Phatak, Alhad (Schlumberger) | Kresse, Olga (Schlumberger) | Nevvonen, Olga Vladimirovna (Schlumberger) | Abad, Carlos (Schlumberger) | Cohen, Charles-edouard (Schlumberger) | Lafitte, Valerie (Schlumberger) | Abivin, Patrice (Schlumberger) | Weng, Xiaowei (Schlumberger) | England, Kevin W. (Schlumberger)
Production from shale gas reservoirs depends greatly on the efficiency of hydraulic fracturing treatments. The cumulated experience in the industry has led to several best practices in treatment design which have improved productivity in these reservoirs. However, further advances in treatment design require a deeper understanding of the complex physics involved in both hydraulic fracturing and production, such as stress shadow, proppant placement and interaction with natural fractures.
This paper investigates the non-linear physics involved in the production of shale gas reservoirs by improving the understanding of the complex relation between gas production, the reservoir properties, and several treatment design parameters, with a focus on proppant and fluid selection. A fracturing-to-production simulation workflow integrating the Unconventional Fracture Model, with the Unconventional Production Model is presented. This workflow has shown qualitative consistency with real production data.
In this paper we applied the workflow on a realistic reservoir with characteristics from the Marcellus play, and then studied the relation between production and treatment design parameters such as proppant size, proppant concentration, the treatment volume of the treatment, fracturing fluid viscosity, pumping rate and proppant injection sequence.
Since this paper focuses on fluid and proppant selection, our methodology was to run 28 simulations to cover the 2D parametric space of proppant size and fluid viscosity for every parameter.
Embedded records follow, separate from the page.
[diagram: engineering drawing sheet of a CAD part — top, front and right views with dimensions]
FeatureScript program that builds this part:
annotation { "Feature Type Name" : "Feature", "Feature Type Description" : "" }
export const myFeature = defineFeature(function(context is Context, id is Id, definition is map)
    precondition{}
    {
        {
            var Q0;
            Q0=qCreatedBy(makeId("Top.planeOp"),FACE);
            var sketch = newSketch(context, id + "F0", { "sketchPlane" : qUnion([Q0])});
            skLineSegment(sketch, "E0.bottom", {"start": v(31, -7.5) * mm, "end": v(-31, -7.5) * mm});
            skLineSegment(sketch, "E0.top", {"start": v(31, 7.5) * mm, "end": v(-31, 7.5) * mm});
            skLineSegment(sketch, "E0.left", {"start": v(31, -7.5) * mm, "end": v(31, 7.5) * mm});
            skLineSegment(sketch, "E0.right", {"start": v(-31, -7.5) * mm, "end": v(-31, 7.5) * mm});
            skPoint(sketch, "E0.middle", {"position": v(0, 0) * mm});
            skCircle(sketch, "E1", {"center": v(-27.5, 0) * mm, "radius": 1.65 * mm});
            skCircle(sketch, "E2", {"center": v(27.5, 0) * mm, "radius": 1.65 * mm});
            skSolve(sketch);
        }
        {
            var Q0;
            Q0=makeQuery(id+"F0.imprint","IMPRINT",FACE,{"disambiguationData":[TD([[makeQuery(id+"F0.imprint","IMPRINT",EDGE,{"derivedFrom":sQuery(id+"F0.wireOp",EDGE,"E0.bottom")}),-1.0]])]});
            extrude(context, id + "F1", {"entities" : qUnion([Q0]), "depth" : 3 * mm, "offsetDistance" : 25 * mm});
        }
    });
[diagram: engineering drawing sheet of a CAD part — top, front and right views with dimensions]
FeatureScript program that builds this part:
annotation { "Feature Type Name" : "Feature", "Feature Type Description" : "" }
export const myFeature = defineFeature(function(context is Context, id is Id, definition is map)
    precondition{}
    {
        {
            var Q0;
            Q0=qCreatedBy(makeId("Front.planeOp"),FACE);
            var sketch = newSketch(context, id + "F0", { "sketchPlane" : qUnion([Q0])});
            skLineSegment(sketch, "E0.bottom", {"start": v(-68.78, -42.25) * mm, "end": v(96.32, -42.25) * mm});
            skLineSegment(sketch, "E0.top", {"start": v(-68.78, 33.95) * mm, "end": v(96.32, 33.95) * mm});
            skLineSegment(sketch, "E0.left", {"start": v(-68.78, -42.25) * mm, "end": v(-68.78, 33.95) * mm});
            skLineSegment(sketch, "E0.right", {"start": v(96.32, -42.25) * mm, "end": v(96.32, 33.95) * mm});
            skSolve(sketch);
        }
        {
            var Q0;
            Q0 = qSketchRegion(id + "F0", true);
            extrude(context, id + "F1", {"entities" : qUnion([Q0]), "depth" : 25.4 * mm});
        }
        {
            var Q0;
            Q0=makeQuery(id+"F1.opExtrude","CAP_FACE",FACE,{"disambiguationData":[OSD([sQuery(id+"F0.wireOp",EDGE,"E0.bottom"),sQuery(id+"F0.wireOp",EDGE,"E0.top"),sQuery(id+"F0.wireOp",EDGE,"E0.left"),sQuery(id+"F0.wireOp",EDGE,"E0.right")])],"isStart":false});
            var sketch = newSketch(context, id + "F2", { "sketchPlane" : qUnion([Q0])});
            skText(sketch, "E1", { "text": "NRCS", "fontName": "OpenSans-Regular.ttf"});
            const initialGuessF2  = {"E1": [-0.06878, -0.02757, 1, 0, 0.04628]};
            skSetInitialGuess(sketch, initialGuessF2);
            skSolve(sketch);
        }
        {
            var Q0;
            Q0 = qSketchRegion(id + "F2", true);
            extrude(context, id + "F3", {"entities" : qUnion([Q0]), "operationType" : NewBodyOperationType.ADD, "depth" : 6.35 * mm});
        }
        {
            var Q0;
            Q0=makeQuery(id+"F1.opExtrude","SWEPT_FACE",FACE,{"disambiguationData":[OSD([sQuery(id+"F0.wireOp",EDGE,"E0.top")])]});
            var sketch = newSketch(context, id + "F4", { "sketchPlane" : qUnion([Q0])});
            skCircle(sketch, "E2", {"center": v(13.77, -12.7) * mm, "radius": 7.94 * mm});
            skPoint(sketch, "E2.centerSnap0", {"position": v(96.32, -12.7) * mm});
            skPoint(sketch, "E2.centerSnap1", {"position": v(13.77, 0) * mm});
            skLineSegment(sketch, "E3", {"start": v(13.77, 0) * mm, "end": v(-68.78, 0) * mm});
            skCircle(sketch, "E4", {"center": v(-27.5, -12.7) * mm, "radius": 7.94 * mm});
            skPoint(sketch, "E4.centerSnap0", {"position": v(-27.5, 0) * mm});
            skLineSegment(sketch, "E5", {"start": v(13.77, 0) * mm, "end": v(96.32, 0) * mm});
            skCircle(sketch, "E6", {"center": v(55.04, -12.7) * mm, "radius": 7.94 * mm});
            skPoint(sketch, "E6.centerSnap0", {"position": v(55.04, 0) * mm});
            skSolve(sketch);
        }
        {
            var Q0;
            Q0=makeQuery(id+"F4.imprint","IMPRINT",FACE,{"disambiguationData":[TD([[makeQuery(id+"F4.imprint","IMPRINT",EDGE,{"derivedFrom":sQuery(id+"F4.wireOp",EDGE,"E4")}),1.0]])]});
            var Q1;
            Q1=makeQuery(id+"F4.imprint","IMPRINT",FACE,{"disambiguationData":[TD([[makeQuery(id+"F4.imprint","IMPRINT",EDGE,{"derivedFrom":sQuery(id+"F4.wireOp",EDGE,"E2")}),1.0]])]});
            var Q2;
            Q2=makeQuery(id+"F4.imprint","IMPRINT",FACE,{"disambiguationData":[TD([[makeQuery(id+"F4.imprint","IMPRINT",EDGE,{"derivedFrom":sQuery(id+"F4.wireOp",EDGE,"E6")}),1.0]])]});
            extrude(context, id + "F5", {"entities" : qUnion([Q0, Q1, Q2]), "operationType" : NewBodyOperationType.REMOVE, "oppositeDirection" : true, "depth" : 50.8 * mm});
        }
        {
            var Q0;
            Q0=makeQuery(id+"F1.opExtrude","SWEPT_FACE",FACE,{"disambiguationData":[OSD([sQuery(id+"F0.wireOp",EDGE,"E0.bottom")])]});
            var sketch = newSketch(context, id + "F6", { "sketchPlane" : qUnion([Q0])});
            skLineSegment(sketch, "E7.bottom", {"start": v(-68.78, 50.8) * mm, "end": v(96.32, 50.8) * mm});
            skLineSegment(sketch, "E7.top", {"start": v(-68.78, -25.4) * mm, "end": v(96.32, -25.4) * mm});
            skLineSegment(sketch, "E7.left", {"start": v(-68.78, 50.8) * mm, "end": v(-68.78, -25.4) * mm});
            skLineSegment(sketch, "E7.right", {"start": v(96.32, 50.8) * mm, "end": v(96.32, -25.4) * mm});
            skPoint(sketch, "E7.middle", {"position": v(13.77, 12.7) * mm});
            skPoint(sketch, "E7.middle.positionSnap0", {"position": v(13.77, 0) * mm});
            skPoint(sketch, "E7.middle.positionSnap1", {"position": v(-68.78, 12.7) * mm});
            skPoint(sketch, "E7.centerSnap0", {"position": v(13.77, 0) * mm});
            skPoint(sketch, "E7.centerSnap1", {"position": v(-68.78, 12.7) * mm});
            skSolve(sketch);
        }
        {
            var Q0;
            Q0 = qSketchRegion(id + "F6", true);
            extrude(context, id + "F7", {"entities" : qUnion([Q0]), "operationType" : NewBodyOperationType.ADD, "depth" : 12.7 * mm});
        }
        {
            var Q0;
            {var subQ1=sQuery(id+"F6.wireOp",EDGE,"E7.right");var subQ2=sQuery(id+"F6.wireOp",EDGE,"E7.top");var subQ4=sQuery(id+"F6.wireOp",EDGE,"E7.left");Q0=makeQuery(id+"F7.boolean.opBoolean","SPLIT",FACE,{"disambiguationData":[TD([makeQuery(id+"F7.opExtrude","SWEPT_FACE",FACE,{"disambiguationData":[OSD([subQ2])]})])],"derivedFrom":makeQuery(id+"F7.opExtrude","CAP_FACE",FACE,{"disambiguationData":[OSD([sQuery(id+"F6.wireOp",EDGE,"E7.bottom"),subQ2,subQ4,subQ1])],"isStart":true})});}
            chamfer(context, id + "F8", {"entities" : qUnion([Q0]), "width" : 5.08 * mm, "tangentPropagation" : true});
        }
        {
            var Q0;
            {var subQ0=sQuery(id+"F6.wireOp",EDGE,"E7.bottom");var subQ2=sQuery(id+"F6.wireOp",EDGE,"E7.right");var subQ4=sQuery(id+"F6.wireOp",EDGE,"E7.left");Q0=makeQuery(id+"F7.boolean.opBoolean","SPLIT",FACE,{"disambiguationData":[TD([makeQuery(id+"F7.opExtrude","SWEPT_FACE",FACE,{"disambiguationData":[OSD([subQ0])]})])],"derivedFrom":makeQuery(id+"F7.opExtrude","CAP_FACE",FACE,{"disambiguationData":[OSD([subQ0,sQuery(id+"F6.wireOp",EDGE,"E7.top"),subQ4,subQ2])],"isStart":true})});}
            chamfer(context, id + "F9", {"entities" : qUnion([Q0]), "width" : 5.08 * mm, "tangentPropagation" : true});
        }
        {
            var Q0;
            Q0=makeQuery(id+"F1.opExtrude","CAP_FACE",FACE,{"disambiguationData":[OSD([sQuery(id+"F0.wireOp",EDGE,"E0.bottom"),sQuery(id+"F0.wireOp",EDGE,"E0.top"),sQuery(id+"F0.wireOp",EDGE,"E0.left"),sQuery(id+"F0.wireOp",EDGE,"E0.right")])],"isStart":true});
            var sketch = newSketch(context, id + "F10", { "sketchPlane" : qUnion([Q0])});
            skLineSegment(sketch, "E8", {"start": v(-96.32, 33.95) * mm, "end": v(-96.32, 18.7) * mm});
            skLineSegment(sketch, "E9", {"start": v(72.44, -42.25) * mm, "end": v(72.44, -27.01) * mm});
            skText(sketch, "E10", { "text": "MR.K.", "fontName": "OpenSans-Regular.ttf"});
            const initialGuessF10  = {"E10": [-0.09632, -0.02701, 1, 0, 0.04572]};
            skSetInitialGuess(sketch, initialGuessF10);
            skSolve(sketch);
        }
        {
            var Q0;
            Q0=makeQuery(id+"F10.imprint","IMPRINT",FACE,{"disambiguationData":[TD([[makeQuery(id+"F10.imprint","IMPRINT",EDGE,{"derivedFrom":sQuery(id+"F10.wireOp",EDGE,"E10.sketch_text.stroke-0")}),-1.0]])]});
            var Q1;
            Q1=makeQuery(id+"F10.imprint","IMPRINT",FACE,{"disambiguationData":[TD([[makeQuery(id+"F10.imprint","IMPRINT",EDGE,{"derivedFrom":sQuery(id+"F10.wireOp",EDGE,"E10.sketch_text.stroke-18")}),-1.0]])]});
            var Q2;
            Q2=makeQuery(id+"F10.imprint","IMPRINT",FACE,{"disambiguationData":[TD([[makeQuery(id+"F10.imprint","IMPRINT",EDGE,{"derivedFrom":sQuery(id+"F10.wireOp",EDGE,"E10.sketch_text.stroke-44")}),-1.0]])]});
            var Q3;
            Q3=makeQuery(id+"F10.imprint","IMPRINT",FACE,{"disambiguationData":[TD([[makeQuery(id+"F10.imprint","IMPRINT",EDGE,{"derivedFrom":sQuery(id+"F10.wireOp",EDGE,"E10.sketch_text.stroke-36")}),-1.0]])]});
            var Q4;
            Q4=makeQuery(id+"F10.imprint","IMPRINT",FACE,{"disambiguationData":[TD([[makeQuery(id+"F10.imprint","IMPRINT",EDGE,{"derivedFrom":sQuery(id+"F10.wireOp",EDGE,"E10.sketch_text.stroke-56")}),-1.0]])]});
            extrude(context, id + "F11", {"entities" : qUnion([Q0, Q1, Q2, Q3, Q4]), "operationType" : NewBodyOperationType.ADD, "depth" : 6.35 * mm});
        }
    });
More than four hundred simulations were run in this parametric study and the results provide guidelines for optimized treatment design.
The behaviors observed confirm several best practices in treatment design for shale. For example, combination of different sizes of proppant optimizes production by maximizing initial production and slowing down production decline. Simulations also confirm the best practice of injecting the smallest proppant first. Another key finding is that the optimum fluid viscosity increases with treatment volume, and decreases when pumping rate increases.